-- Opening Marker --
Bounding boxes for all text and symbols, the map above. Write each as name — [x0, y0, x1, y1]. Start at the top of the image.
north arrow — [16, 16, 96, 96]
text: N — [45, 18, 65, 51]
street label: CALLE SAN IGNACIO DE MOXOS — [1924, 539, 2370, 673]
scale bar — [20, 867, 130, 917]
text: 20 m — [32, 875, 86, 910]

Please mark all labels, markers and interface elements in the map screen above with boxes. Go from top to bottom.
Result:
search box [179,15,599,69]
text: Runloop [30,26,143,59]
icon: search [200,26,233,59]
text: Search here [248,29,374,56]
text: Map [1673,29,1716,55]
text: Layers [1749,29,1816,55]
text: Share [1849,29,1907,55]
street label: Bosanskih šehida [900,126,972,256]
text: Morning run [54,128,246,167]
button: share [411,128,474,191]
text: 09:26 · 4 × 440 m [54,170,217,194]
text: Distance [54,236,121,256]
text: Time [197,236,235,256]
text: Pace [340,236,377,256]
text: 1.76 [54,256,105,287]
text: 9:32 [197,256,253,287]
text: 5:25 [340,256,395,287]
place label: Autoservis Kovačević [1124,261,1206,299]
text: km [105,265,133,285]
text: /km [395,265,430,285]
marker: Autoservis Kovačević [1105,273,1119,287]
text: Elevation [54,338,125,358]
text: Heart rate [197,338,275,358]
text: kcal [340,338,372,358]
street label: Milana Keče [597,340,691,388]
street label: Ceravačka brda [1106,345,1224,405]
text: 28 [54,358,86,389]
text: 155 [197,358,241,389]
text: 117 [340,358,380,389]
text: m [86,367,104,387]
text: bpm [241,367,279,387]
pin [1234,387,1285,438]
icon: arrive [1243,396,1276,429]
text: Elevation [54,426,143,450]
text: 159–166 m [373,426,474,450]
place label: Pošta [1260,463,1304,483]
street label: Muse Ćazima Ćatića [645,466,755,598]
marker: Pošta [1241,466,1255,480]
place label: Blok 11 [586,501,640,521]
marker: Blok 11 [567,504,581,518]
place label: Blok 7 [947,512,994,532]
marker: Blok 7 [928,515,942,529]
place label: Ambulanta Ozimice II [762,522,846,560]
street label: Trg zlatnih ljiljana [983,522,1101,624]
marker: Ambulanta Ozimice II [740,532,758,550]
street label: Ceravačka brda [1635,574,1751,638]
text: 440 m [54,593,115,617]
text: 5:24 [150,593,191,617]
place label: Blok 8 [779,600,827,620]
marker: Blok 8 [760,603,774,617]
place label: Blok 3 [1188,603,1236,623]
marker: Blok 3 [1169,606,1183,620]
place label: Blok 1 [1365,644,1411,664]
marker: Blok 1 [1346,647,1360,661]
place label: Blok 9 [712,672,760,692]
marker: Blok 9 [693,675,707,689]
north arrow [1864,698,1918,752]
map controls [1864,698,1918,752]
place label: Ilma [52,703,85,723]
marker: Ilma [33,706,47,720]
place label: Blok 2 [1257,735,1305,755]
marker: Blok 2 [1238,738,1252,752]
-- Closing Marker --
• Work to complete:
Look through the data above and return each line where the string "Kovačević" occurs.

• Written reply:
place label: Autoservis Kovačević [1124,261,1206,299]
marker: Autoservis Kovačević [1105,273,1119,287]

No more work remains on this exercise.